[RTTY] Mark & Space - High Tones
Kok Chen
chen at mac.com
Wed Jun 8 17:03:42 PDT 2011
>From the introduction to Section 16.2.1 (RTTY) of Chapter 16 in the 2010 and 2011 ARRL Handbook for Radio Communications:
"RTTY consists of a frequency shift keyed signal that is modulated between two carrier frequencies called the mark frequency and the space frequency. The protocol for amateur RTTY calls for the mark carrier frequency to be the higher of the two in the RF spectrum."

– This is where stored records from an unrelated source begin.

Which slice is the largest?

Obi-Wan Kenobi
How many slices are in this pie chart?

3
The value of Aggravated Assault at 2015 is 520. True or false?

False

Then, under "FSK vs AFSK Modulation":
"AFSK can be generated by using either an upper sideband transmitter or a lower sideband transmitter. With a USB transmitter, the mark tone must be the higher of the two audio tones in the Audio FSK signal. The USB modulator will then place the corresponding mark carrier at the higher of the two FSK carrier frequencies. When LSB transmission is used, the mark tone must be the lower of the two audio tones in the Audio FSK signal. The LSB modulator will then place the corresponding mark carrier at the higher of the two FSK carrier frequencies."
Under "'Spotting' An RTTY Signal,"
"By convention, RTTY signals are identified by the frequency of the mark carrier on the RF spectrum. "Spotting" the suppressed carrier frequency dial of an SSB receiver is useless for someone else unless they also know whether the spotter is using upper and lower sideband and tone pair the spotter's demodulator is using."

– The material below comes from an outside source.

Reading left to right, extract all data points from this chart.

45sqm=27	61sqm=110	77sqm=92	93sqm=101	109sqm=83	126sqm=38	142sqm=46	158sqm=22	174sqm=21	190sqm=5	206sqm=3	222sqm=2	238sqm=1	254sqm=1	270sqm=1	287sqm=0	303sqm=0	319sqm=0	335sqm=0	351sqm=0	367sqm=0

When Ward N0AX asked me to contribute to the 2010 and 2011 Handbooks, I had very carefully included those paragraphs just because these topics keep getting asked on this reflector every year or so.
(Of course cocoaModem has a menu to select between USB or LSB for RTTY, PSK31, MFSK16, ASCII RTTY, DominoEX and SITOR-B. I was surprised to see so many software modems in Joe's list that don't do it, since it really doesn't take more than a few minutes of mostly clerical work.)